By U.S. Olympic and Paralympic Foundation | Oct. 24, 2018, 1:30 p.m. (ET)

Mt. Fuji in the fall.

Tokyo Tips is a content series designed to help you make the most out of your time in Tokyo, before, during and after the Olympic Games. With less than two years to go before the Opening Ceremony, Tokyo Tips will deliver a new recommendation each month so you can fill your itinerary with some of the most exciting attractions the city has to offer. Read on for a primer on Mount Fuji, Japan’s tallest peak and one of the nation’s Three Holy Mountains.

Situated around 60 miles outside of Tokyo, Mount Fuji is Japan’s most famous peak. The dormant volcano is the nation’s tallest mountain, and its snow-capped cone is visible from the city on clear days in the winter and spring, with climbers and adventurers scaling it in the summer. 

Not only is Fuji-san a national symbol for the Japanese — appearing on its ¥1000 bill and within its most famous illustrations — it is also the only mountain in the world with its own emoji.

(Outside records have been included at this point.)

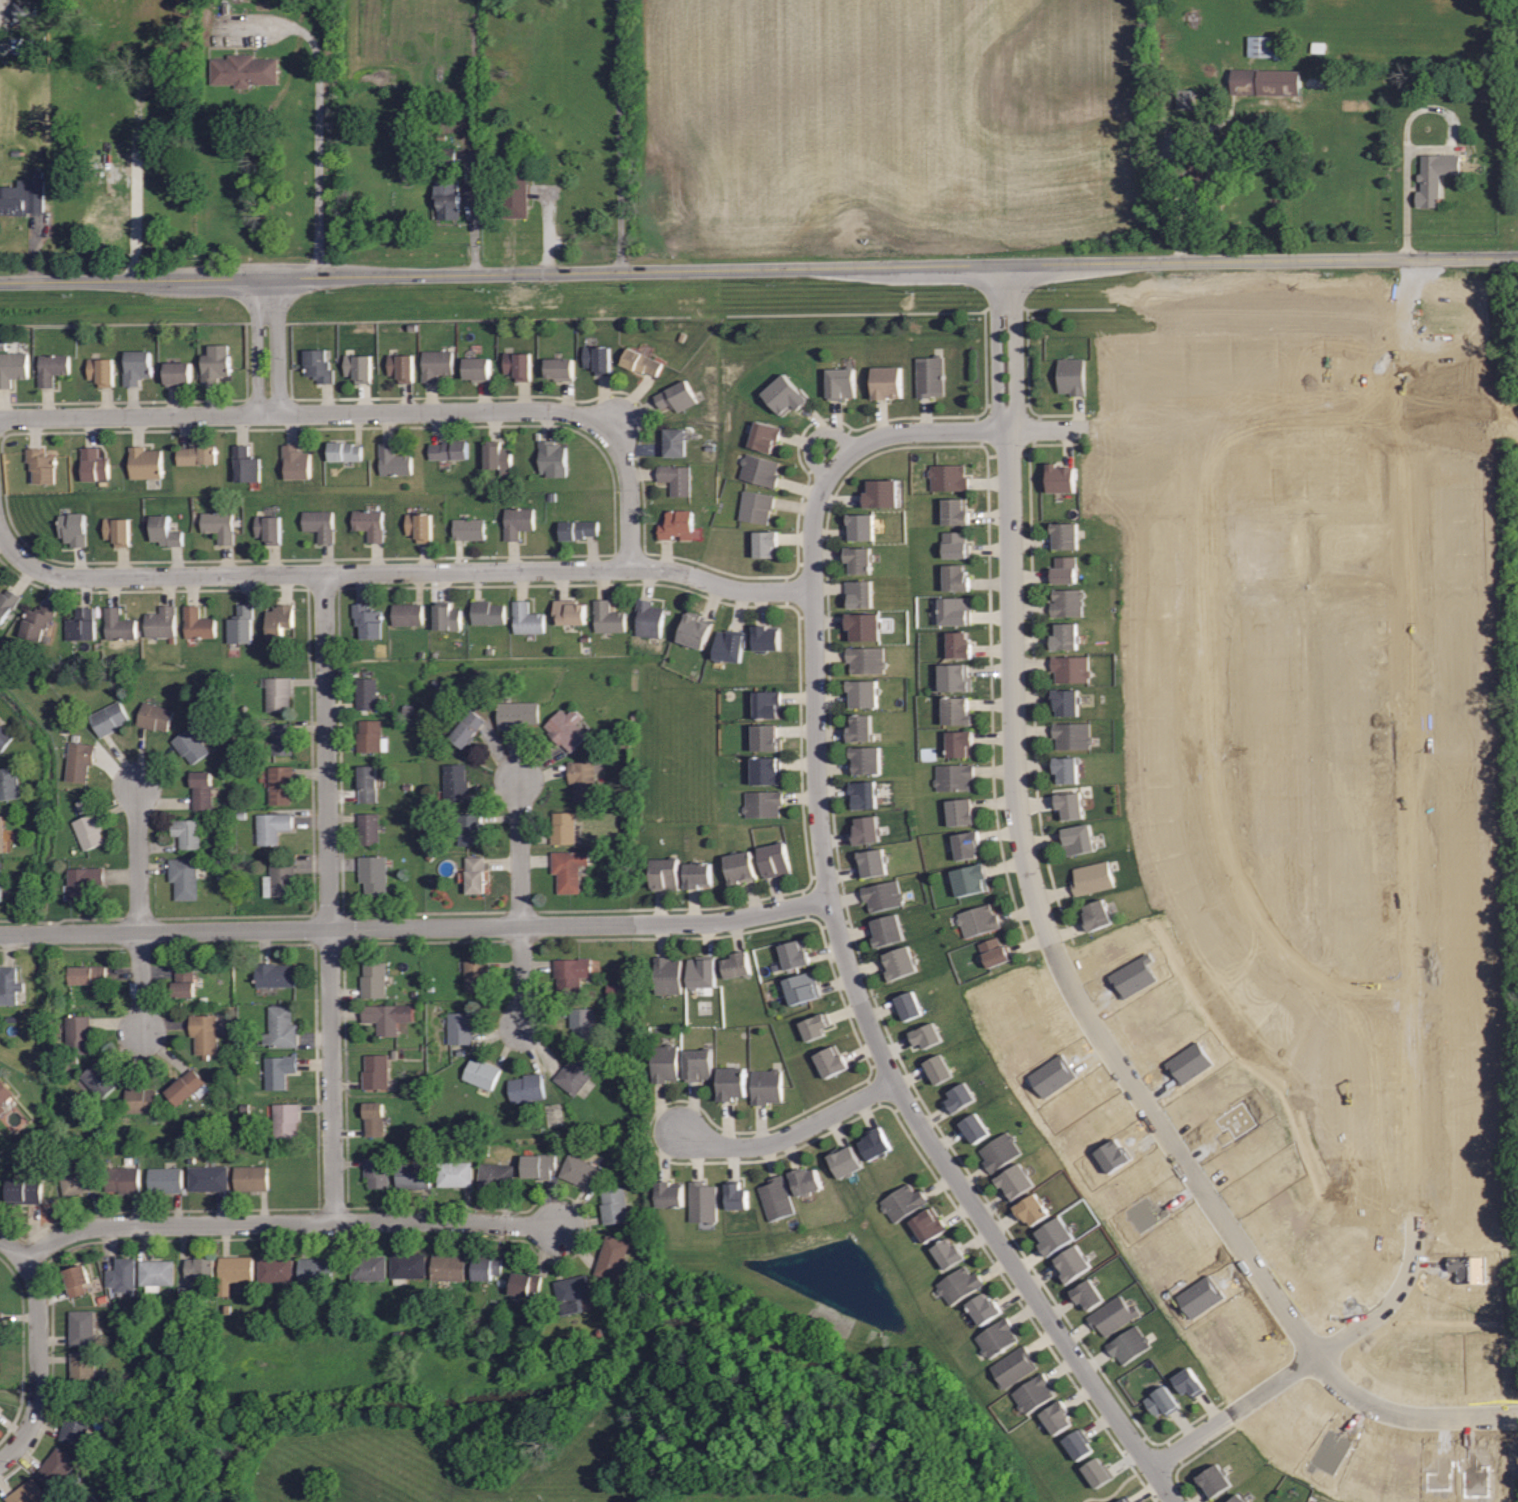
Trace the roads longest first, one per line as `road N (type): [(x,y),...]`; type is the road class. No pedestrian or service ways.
road 1 (tertiary): [(0,281),(1517,258)]
road 2 (residential): [(812,593),(821,873),(854,998),(918,1133),(1172,1501)]
road 3 (residential): [(1312,1353),(1394,1300),(1412,1267),(1399,424)]
road 4 (residential): [(0,934),(722,924),(828,900)]
road 5 (residential): [(1515,423),(885,437),(831,473),(819,492),(811,516),(812,593)]
road 6 (residential): [(629,569),(621,455),(599,427),(575,414),(0,418)]
road 7 (residential): [(1005,266),(1017,834),(1050,941)]
road 8 (residential): [(1412,990),(1336,986),(1300,968),(1267,929),(1235,869),(1214,762),(1213,430)]
road 9 (residential): [(334,1223),(324,573)]
road 10 (residential): [(629,569),(67,577),(24,560),(0,529)]
road 11 (residential): [(1050,941),(1084,1007),(1312,1353),(1232,1413)]
road 12 (residential): [(25,1259),(95,1226),(436,1221),(559,1228)]
road 13 (residential): [(1388,260),(1391,400),(1399,424),(1407,399),(1408,260)]
road 14 (residential): [(675,1130),(706,1145),(781,1142),(890,1083)]
road 15 (residential): [(0,1463),(24,1438),(40,1394),(38,1293),(25,1259)]
road 16 (residential): [(1312,1353),(1362,1402),(1394,1412),(1443,1420),(1508,1414)]
road 17 (residential): [(629,569),(673,570),(729,592),(812,593)]
road 18 (residential): [(140,932),(138,785)]
road 19 (residential): [(521,926),(519,781)]
road 20 (residential): [(270,414),(268,277)]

Mount Fuji has been depicted in Japanese art and writing for centuries, especially after Tokyo became the nation’s capital as the city of Edo in 1600. The first ascent of the mountain is thought to have taken place in 663 by a monk, and samurai (Japanese warriors) once held their training at the base of the mountain during the Kamakura period.

Today, Japanese citizens and foreigners alike flock to the mountain to see and scale the famous peak. In addition to its role as a beacon for those in Tokyo proper, Mount Fuji commands the scenery around the Fuji Five Lakes: Lake Kawaguchi, Lake Motosu, Lake Sai, Lake Shōji and Lake Yamanaka. The region includes some of the best hiking and sightseeing near Tokyo proper.

If you’re interested in making the trek to the top of Mount Fuji, a journey considered to be sacred in Japanese tradition, take the Subaru Line toll road to the Fuji Subaru Line 5th Station, where you’ll be greeted with shops and restaurants as well as sweeping views of the mountain and lakes below. Most choose to summit the mountain via the Yoshida Trail, so expect congestion in the busy summer climbing months if Yoshida is your route of choice.